An IEEE double stores 52 bits of mantissa, with the "implicit leading
one" forming a 53 bit number. An error in the bottom bit of a result
therefore makes up about 1/2^53 of the scale of the numbers. Your output is
of the same order as 1.0, so that comes out to just about exactly one
part in 10^16 (because 53*log(2)/log(10) == 15.9).
So yes. This is about the limit of the precision you can expect. I'm
not sure what the ULP technique you're using is, but I suspect you're
applying it wrong.
Sine of π is 0.0.
Sine of M_PI is about 1.224647e-16.
M_PI is not π.
program gives ... 1.224647e-16 when the correct answer is of course 0.
Code gave a correct answer to 7 significant places.
The following does not print the sine of π. It prints the sine of a number close to π. See below pic.
π // 3.141592653589793 2384626433832795...
printf("%.21\n", M_PI); // 3.141592653589793 115998
printf("%.21f\n", sin(M_PI));// 0.000000000000000 122465
Note: With the math function sine(x), the slope of the curve is -1.0 at x = π. The difference of π and M_PI is about the sin(M_PI) - as expected.
am running into problems with rounding errors
The rounding problem occurs when using M_PI to represent π. M_PI is the double constant closest to π, yet since π is irrational and all finite double are rational, they must differ - even by a small amount. So not a direct rounding issue with sin(), cos(), tan(). sin(M_PI) simple exposed the issue started with using M_PI - an inexact π.
This problem, with different non-zero results of sin(M_PI), occurs if code used a different FP type like float, long double or double with something other than 53 binary bits of precision. This is not a precision issue so much as a irrational/rational one.
#Josh Kelley - ok serious answer.
In general you should never compare the results of any operation involving floats or doubles with each other.
The only exceptions is assignment.
float a=10.0;
float b=10.0;
then a==b
Otherwise you always have to write some function like bool IsClose(float a,float b, float error) to allow you to check if two numbers are within 'error' of each other.
Remember to also check signs/use fabs - you could have -1.224647e-16
There are two sources of error. The sin() function and the approximated value of M_PI. Even if the sin() function were 'perfect', it would not return zero unless the value of M_PI were also perfect - which it is not.

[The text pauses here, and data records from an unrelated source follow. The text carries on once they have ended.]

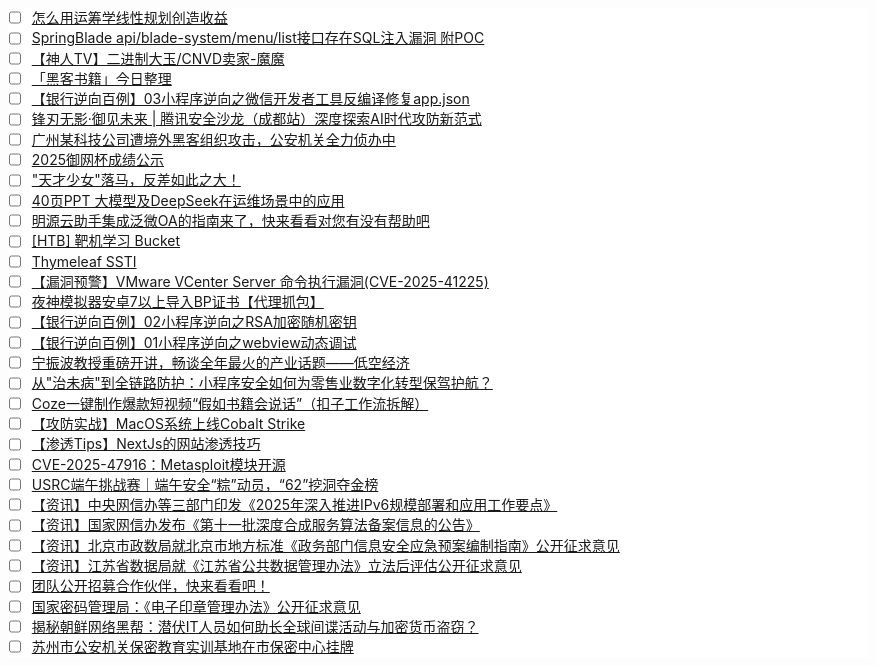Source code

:   - [ ] [怎么用运筹学线性规划创造收益](https://mp.weixin.qq.com/s?__biz=Mzg5MDcwOTM4OQ==&mid=2247486013&idx=1&sn=c0a57a5089f842578fd76b59704db66a)
  - [ ] [SpringBlade api/blade-system/menu/list接口存在SQL注入漏洞 附POC](https://mp.weixin.qq.com/s?__biz=MzIxMjEzMDkyMA==&mid=2247488490&idx=1&sn=a31e9acc3c762519b05168b72ae96024)
  - [ ] [【神人TV】二进制大玉/CNVD卖家-魔魔](https://mp.weixin.qq.com/s?__biz=MzkzNjczNzEyMw==&mid=2247484509&idx=1&sn=1e7368d2a2f875e646b491b945ba367d)
  - [ ] [「黑客书籍」今日整理](https://mp.weixin.qq.com/s?__biz=MzU5Njg5NzUzMw==&mid=2247491167&idx=1&sn=0711cd7f879a9ce419b57d7aaaa0ce26)
  - [ ] [【银行逆向百例】03小程序逆向之微信开发者工具反编译修复app.json](https://mp.weixin.qq.com/s?__biz=MzkyNjY3OTI4Ng==&mid=2247484876&idx=1&sn=93e4c9d98657be2e26eaed02a690ddd6)
  - [ ] [锋刃无影·御见未来 | 腾讯安全沙龙（成都站）深度探索AI时代攻防新范式](https://mp.weixin.qq.com/s?__biz=MzU3ODAyMjg4OQ==&mid=2247496426&idx=1&sn=3708908f78f176bfa66cbaba87153e94)
  - [ ] [广州某科技公司遭境外黑客组织攻击，公安机关全力侦办中](https://mp.weixin.qq.com/s?__biz=MzkwNDI0MjkzOA==&mid=2247486111&idx=1&sn=046b2af692036828a400d91cccac4f4a)
  - [ ] [2025御网杯成绩公示](https://mp.weixin.qq.com/s?__biz=MzI4MTIxMzkxMg==&mid=2247485613&idx=1&sn=08de3b3ac0f6e2823edf3a3d009996e2)
  - [ ] [\"天才少女\"落马，反差如此之大！](https://mp.weixin.qq.com/s?__biz=Mzg2ODg3NzExNw==&mid=2247489189&idx=1&sn=ce176bb19e164e4356a799ffaf091f58)
  - [ ] [40页PPT 大模型及DeepSeek在运维场景中的应用](https://mp.weixin.qq.com/s?__biz=MjM5OTk4MDE2MA==&mid=2655279729&idx=1&sn=a48e558544136d95ea48babcf460658f)
  - [ ] [明源云助手集成泛微OA的指南来了，快来看看对您有没有帮助吧](https://mp.weixin.qq.com/s?__biz=MzkyMzY0MTk2OA==&mid=2247485932&idx=1&sn=0708741491430f267ae31a4c5db1ea22)
  - [ ] [[HTB] 靶机学习 Bucket](https://mp.weixin.qq.com/s?__biz=Mzk0MTIzNTgzMQ==&mid=2247520795&idx=1&sn=58279cc7a1f1f9fbb50007eb2e1ccf7a)
  - [ ] [Thymeleaf SSTI](https://mp.weixin.qq.com/s?__biz=MzkyMjUzNTM1Mw==&mid=2247487277&idx=1&sn=a14d55766c738b10aab55259904d5204)
  - [ ] [【漏洞预警】VMware VCenter Server 命令执行漏洞(CVE-2025-41225)](https://mp.weixin.qq.com/s?__biz=MzkyNzQzNDI5OQ==&mid=2247486690&idx=1&sn=1edf88a3285d6b7f9ce75f4029eadb8e)
  - [ ] [夜神模拟器安卓7以上导入BP证书【代理抓包】](https://mp.weixin.qq.com/s?__biz=MzkwMzQyMTg5OA==&mid=2247487336&idx=1&sn=db9add85b9f74b342df6eb4a3a169bc3)
  - [ ] [【银行逆向百例】02小程序逆向之RSA加密随机密钥](https://mp.weixin.qq.com/s?__biz=MzkyNjY3OTI4Ng==&mid=2247484851&idx=1&sn=891e6a35039a943171b598fe16dd7894)
  - [ ] [【银行逆向百例】01小程序逆向之webview动态调试](https://mp.weixin.qq.com/s?__biz=MzkyNjY3OTI4Ng==&mid=2247484847&idx=1&sn=11b8870f7f0404380d25c17f44ec5b6b)
  - [ ] [宁振波教授重磅开讲，畅谈全年最火的产业话题——低空经济](https://mp.weixin.qq.com/s?__biz=MzAwNTAxMjUwNw==&mid=2650278328&idx=1&sn=fb50668a319f8bd3c370caab438e563f)
  - [ ] [从\"治未病\"到全链路防护：小程序安全如何为零售业数字化转型保驾护航？](https://mp.weixin.qq.com/s?__biz=Mzg5OTE4NTczMQ==&mid=2247526953&idx=1&sn=e11a3f56a348d79b29ecc0db54f3bb98)
  - [ ] [Coze一键制作爆款短视频“假如书籍会说话”（扣子工作流拆解）](https://mp.weixin.qq.com/s?__biz=MzkyMDY4MTc2Ng==&mid=2247484302&idx=1&sn=08f5ff9608ea205aae6286cf57ae6acc)
  - [ ] [【攻防实战】MacOS系统上线Cobalt Strike](https://mp.weixin.qq.com/s?__biz=Mzg5NTU2NjA1Mw==&mid=2247502436&idx=1&sn=994c43fa87dded68c22ab5f2f981d652)
  - [ ] [【渗透Tips】NextJs的网站渗透技巧](https://mp.weixin.qq.com/s?__biz=Mzg3NzU1NzIyMg==&mid=2247485022&idx=1&sn=5248b88f6f6d9ac8b042aa5c7f0606ea)
  - [ ] [CVE-2025-47916：Metasploit模块开源](https://mp.weixin.qq.com/s?__biz=Mzg3NzU1NzIyMg==&mid=2247485022&idx=2&sn=90f73f6b0dac3ec07c2eb4bff9c96f3f)
  - [ ] [USRC端午挑战赛｜端午安全“粽”动员，“62”挖洞夺金榜](https://mp.weixin.qq.com/s?__biz=MzI4Njc3NjczNg==&mid=2247485919&idx=1&sn=7e7245071e96781dca8261fe8c194d75)
  - [ ] [【资讯】中央网信办等三部门印发《2025年深入推进IPv6规模部署和应用工作要点》](https://mp.weixin.qq.com/s?__biz=MzU1NDY3NDgwMQ==&mid=2247552661&idx=1&sn=dc957ea5fc8c6ed07796c67a4185598e)
  - [ ] [【资讯】国家网信办发布《第十一批深度合成服务算法备案信息的公告》](https://mp.weixin.qq.com/s?__biz=MzU1NDY3NDgwMQ==&mid=2247552661&idx=2&sn=034f085372678ad61cf5209a9c957490)
  - [ ] [【资讯】北京市政数局就北京市地方标准《政务部门信息安全应急预案编制指南》公开征求意见](https://mp.weixin.qq.com/s?__biz=MzU1NDY3NDgwMQ==&mid=2247552661&idx=3&sn=fcca8b17a82fea0ea8126bc88f915bc1)
  - [ ] [【资讯】江苏省数据局就《江苏省公共数据管理办法》立法后评估公开征求意见](https://mp.weixin.qq.com/s?__biz=MzU1NDY3NDgwMQ==&mid=2247552661&idx=4&sn=b95381872d0ecca5d592be26cc8845d4)
  - [ ] [团队公开招募合作伙伴，快来看看吧！](https://mp.weixin.qq.com/s?__biz=MzkxNjcyMTc0NQ==&mid=2247484334&idx=1&sn=1b8140e6a36bc8da1fb9f0c0c48c516d)
  - [ ] [国家密码管理局：《电子印章管理办法》公开征求意见](https://mp.weixin.qq.com/s?__biz=MzI5NTM4OTQ5Mg==&mid=2247635907&idx=1&sn=588195db6e2f25ace6284101d8560669)
  - [ ] [揭秘朝鲜网络黑帮：潜伏IT人员如何助长全球间谍活动与加密货币盗窃？](https://mp.weixin.qq.com/s?__biz=MjM5NjA0NjgyMA==&mid=2651321451&idx=1&sn=5471e9d1f4dd5999849c99d712ba7bd8)
  - [ ] [苏州市公安机关保密教育实训基地在市保密中心挂牌](https://mp.weixin.qq.com/s?__biz=MzI5NTM4OTQ5Mg==&mid=2247635907&idx=3&sn=bf3ba50e3231b3dd4396147be37eb67e)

I rather think that will be system-dependent. I don't think the Standard has anything to say on how accurate the transcendental functions will be. Unfortunately, I don't remember seeing any discussion of function precision, so you'll probably have to figure it out yourself.

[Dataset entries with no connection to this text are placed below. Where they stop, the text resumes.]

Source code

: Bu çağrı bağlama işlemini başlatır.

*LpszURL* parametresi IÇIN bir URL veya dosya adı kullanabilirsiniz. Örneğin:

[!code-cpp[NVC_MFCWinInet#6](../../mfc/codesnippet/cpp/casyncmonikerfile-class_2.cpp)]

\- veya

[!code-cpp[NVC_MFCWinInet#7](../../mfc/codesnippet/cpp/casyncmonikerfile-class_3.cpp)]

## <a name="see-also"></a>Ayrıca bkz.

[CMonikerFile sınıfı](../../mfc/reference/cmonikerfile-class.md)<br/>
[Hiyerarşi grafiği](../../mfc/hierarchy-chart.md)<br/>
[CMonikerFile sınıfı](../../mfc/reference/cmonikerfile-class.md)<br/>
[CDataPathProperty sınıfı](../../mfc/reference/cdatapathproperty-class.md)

Unless your program requires significant digits out to the 16th decimal place or more, you probably can do the rounding manually. From my experience programming games we always rounded our decimals to a tolerable significant digit. For example:
#include <math.h>
#include <stdio.h>
#include <stdlib.h>
#define HALF 0.5
#define GREATER_EQUAL_HALF(X) (X) >= HALF
double const M_PI = 2 * acos(0.0);
double round(double val, unsigned places = 1)
{
val = val * pow(10.0f, (float)places);
long longval = (long)val;
if ( GREATER_EQUAL_HALF(val - longval) ) {
return ceil(val) / pow(10.0f, (float)places);
} else {
return floor(val) / pow(10.0f, (float)places);
}
}
int main()
{
printf("\nValue %lf", round(sin(M_PI), 10));
return 0;
}
I get the exact same result on my system - I'd say it is close enough
I would solve the problem by changing the format string to "%f\n" :)
However, this gives you a "better" result, or at least on my system it does give -3.661369e-245
#include <stdio.h>
#include <math.h>
int main(int argc, char *argv[]) {
printf("%e\n", (long double)sin(M_PI));
return 0;
}
Maybe too low accuracy of implementation
M_PI = 3.14159265358979323846 (M_PI is not π)
http://fresh2refresh.com/c/c-function/c-math-h-library-functions/
It is an inaccuracy in implementation, see Stephen C. Steel's comment under Andy Ross` answer above and chux's answer.